◆ Text to read:
At each iteration going forward, I will use Mitgutsch and Alvarado's SGDA Framework to check myself before proceeding from design to development.

Current Events

I have a sore throat, which is a bummer. On the bright side, the first brisk morning of fall is here for us to enjoy. Max barely fits into the koala suit we got him when he was a puppy -- it looks like it will simply explode off his body if he flexes his muscles.

Today is bound to be an interesting day at work, as nearly every developer at the company is now trying to figure out how to finish our massive site rebuild/migration before the end of the year. The fact that they are all stressing out about it is actually a relief to me. Now they see what I see.

I refused to watch the presidential debate last night, and I was validated this morning by reports that it was a pointless train wreck. There is no point in trying to have a reasonable conversation with a incompetent wannabe fascist like President Idiot.

For a while, I had been on the brink of a nervous breakdown. I took a half-day on Friday to pull myself back from the edge. I started making polearms out of PVC pipe and foam again, so I can have a hobby away from screens and the internet. This past weekend was nice. So far, I've been in a generally good state of mind this week.

◆ Dataset content:
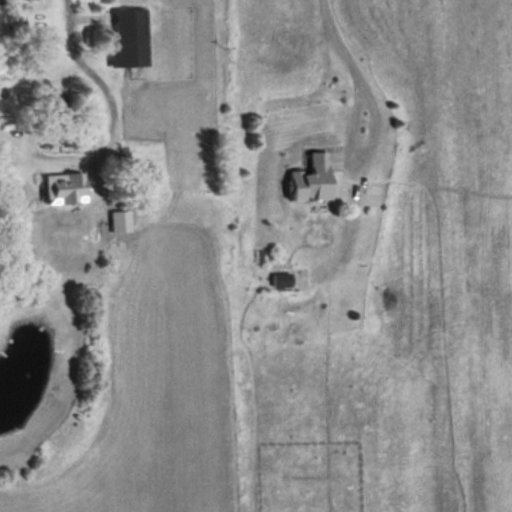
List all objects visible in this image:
building: (0, 14)
building: (132, 39)
building: (60, 102)
building: (313, 179)
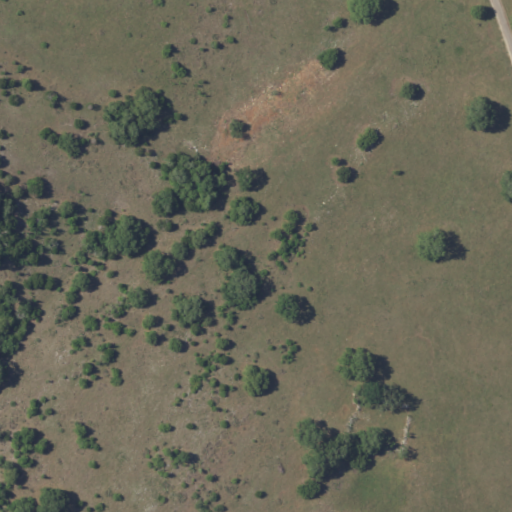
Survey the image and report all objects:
road: (499, 38)
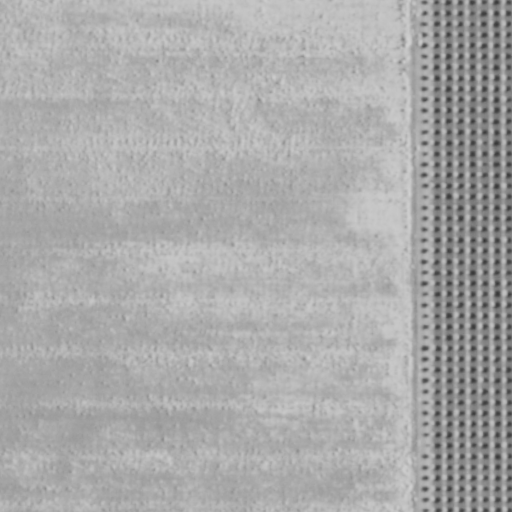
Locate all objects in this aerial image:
crop: (256, 256)
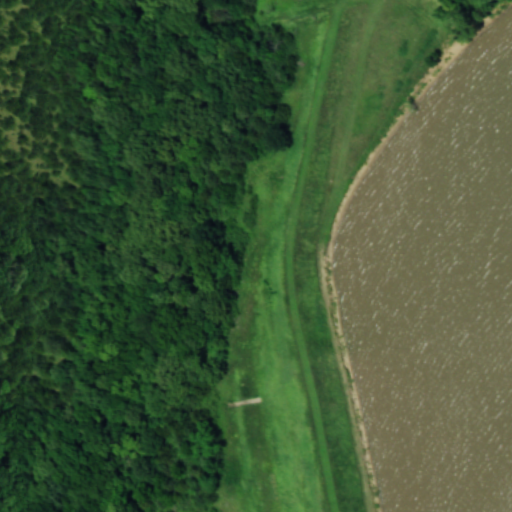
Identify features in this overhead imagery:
park: (256, 256)
dam: (305, 256)
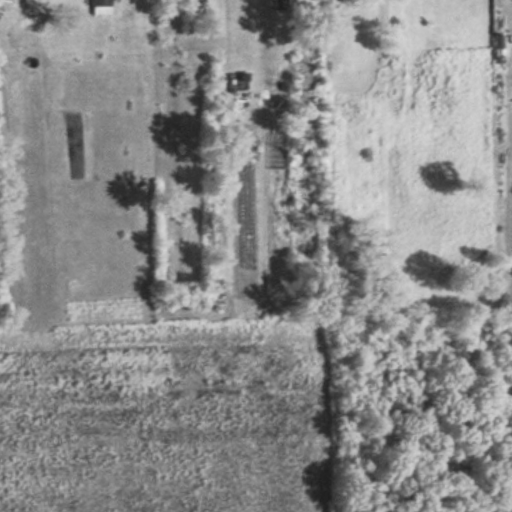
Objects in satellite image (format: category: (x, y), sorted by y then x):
building: (182, 0)
building: (97, 7)
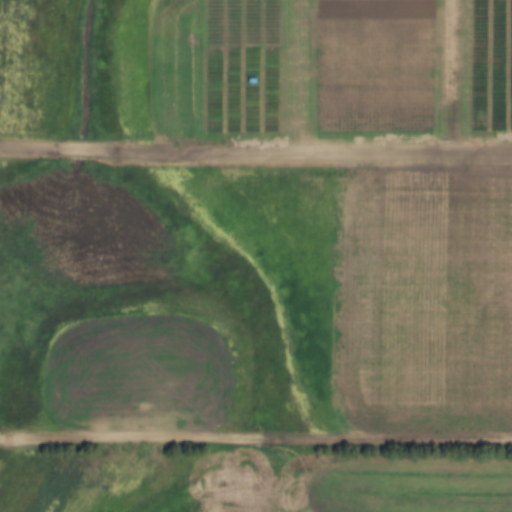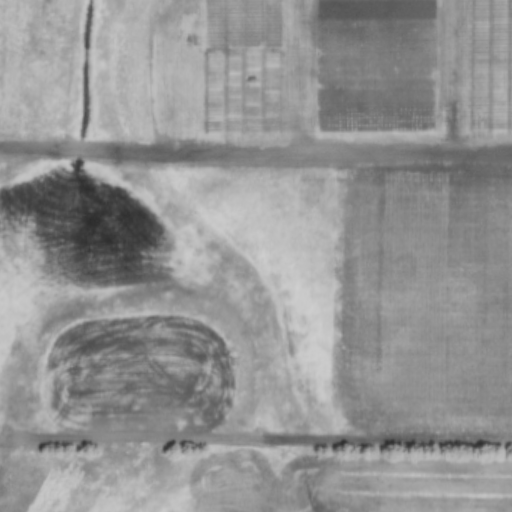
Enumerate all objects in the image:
road: (255, 439)
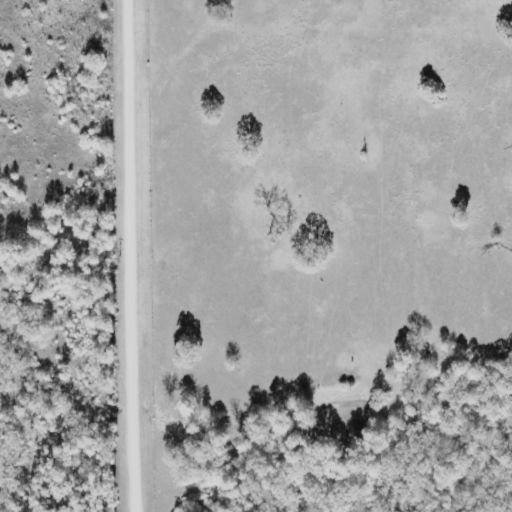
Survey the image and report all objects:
road: (133, 256)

◆ Direction:
Write out the journal entry about the sore throat, the dog's koala suit, and the site rebuild at work in full, word for word, from its first line to its last.

◆ Task result:
At each iteration going forward, I will use Mitgutsch and Alvarado's SGDA Framework to check myself before proceeding from design to development.

Current Events

I have a sore throat, which is a bummer. On the bright side, the first brisk morning of fall is here for us to enjoy. Max barely fits into the koala suit we got him when he was a puppy -- it looks like it will simply explode off his body if he flexes his muscles.

Today is bound to be an interesting day at work, as nearly every developer at the company is now trying to figure out how to finish our massive site rebuild/migration before the end of the year. The fact that they are all stressing out about it is actually a relief to me. Now they see what I see.

I refused to watch the presidential debate last night, and I was validated this morning by reports that it was a pointless train wreck. There is no point in trying to have a reasonable conversation with a incompetent wannabe fascist like President Idiot.

For a while, I had been on the brink of a nervous breakdown. I took a half-day on Friday to pull myself back from the edge. I started making polearms out of PVC pipe and foam again, so I can have a hobby away from screens and the internet. This past weekend was nice. So far, I've been in a generally good state of mind this week.